В тот же день она уехала в Телави, прихватив с собой тысячу долларов из собственных сбережений.

…Парна Бузарейшвили пил и гулял целые сутки со своим закадычным другом отцом Алексием в его сельском доме. Залив в себя, как  в бурдюк, восемь литров вина, он по обыкновению спал, стоя, прислонившись к боковой стенке старинного буфета. Алексий, выпивший много меньше, смог раздеться и лечь в свою постель. Прежде чем уснуть, он долго ругал уронившего голову на грудь Парну за невоздержанность в питье и еде. Парна не отвечал.

Парна был достопримечательностью городка. Огромного роста, за два метра, с широкими плечами, он и в старческие годы оставался атлетом. Пил он годы и годы сверх  всякой меры, но природа непонятным образом щадила его. Пузатые чуть не с двадцати лет кахетинцы с завистью смотрели на его тонкую талию. Голову Парны украшала грива  серебряных с желтизной волос, так крепко сидящих на черепе, что, кажется, за всю жизнь из них не выпало ни одного. Судьба Парны сложилась удивительно . В возрасте двадцати лет он сел в тюрьму за убийство  своей первой жены, а выйдя, устроился на работу в милицию и получил офицерское звание.  Как это ему удалось, земляки-телавцы так и не узнали. Проработав в Телави, он уехал в Россию, в Ростов, где «повенчался с церковью» и был посвящен в дьяконы.

Когда епископ читал над ним молитву, достойный Парна опустился у Святого Престола на одно колено, и даже в таком положении казался одного роста с посвящавшим.

Парна проявил себя лучшим образом в дьяконском служении. Женщины специально приходили посмотреть на красавца дьякона, говорившего по-русски почти без акцента, что чрезвычайно редко для грузин.

Парну Бузарейшвили чуть было не посвятили в сан священника, и носить бы ему подризник и епитрахиль, но до архиерея дошли слухи об его разнузданном разврате и оргиях. Проведав, что над ним  сгущаются тучи, Парна, прихватив разные вещи из церкви – две иконы, семисвечник, напрестольное Евангелие, потир, ковш и копие, исчез. Спер он с престола и дароносицу, оставив больных верующих без Святых Даров. Ростовские отцы церкви не стали поднимать шума, чтоб не позориться.

Молодой Бузарейшвили то служил офицером в Телавской милиции, то забирался поглубже в Россию и оборачивался там  священнослужителем. Когда «доброжелатели» все-таки пронюхали об его превращениях и донесли в Телавский горком, секретарь по идеологии – женщина – всячески стала содействовать ему, и Парну произвели из старшего лейтенанта в капитаны. Чего только не случилось при блаженной памяти Советской власти.

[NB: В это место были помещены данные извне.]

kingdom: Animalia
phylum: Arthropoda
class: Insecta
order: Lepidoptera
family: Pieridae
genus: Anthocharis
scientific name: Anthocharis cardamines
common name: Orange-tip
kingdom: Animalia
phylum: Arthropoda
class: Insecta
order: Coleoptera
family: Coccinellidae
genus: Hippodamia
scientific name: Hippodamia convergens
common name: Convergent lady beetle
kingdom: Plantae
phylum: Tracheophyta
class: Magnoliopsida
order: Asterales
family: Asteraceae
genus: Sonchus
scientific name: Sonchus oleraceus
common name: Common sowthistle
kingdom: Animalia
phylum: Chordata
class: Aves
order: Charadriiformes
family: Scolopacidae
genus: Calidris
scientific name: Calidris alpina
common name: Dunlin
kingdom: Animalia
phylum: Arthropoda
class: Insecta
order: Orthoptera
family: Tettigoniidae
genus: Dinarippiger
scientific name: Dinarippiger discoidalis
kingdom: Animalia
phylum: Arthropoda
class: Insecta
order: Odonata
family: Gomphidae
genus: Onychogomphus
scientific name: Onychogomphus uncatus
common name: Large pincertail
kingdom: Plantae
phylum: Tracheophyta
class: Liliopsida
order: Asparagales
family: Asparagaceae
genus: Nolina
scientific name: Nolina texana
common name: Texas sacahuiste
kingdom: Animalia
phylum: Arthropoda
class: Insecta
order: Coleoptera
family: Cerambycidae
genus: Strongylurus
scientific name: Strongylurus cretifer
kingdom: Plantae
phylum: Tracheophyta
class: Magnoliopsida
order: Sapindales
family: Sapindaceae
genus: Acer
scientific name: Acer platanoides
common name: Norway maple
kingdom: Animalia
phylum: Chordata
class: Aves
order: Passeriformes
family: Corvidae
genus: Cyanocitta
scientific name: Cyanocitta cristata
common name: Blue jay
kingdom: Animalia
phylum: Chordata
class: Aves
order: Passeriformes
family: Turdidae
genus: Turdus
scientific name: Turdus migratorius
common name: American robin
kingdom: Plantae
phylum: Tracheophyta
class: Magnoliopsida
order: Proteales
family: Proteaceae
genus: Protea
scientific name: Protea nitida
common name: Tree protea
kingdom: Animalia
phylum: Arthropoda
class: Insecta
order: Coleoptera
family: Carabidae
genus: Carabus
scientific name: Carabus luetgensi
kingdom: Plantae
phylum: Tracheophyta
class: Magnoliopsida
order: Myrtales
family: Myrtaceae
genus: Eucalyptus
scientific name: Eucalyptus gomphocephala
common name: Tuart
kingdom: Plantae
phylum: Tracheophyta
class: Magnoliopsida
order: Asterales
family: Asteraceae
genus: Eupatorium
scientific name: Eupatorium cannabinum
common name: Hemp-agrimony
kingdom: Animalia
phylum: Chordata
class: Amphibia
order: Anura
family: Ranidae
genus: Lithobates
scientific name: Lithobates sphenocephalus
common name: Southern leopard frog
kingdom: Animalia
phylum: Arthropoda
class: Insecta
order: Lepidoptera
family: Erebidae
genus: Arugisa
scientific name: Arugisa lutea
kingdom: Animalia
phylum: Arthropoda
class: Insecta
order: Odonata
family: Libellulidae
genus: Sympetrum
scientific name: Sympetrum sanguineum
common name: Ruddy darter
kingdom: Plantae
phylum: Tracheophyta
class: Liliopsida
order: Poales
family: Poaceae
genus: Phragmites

Парну в Телави боялись. Был он жесток, одним ударом мог отправить в больницу любого силача. Но большей частью пребывал в ровном расположении духа.

Он вел полунищенский образ жизни, спасаясь тем, что его кормили и поили друзья-приятели, которым не было счета. Собственная живая копейка водилась у него редко.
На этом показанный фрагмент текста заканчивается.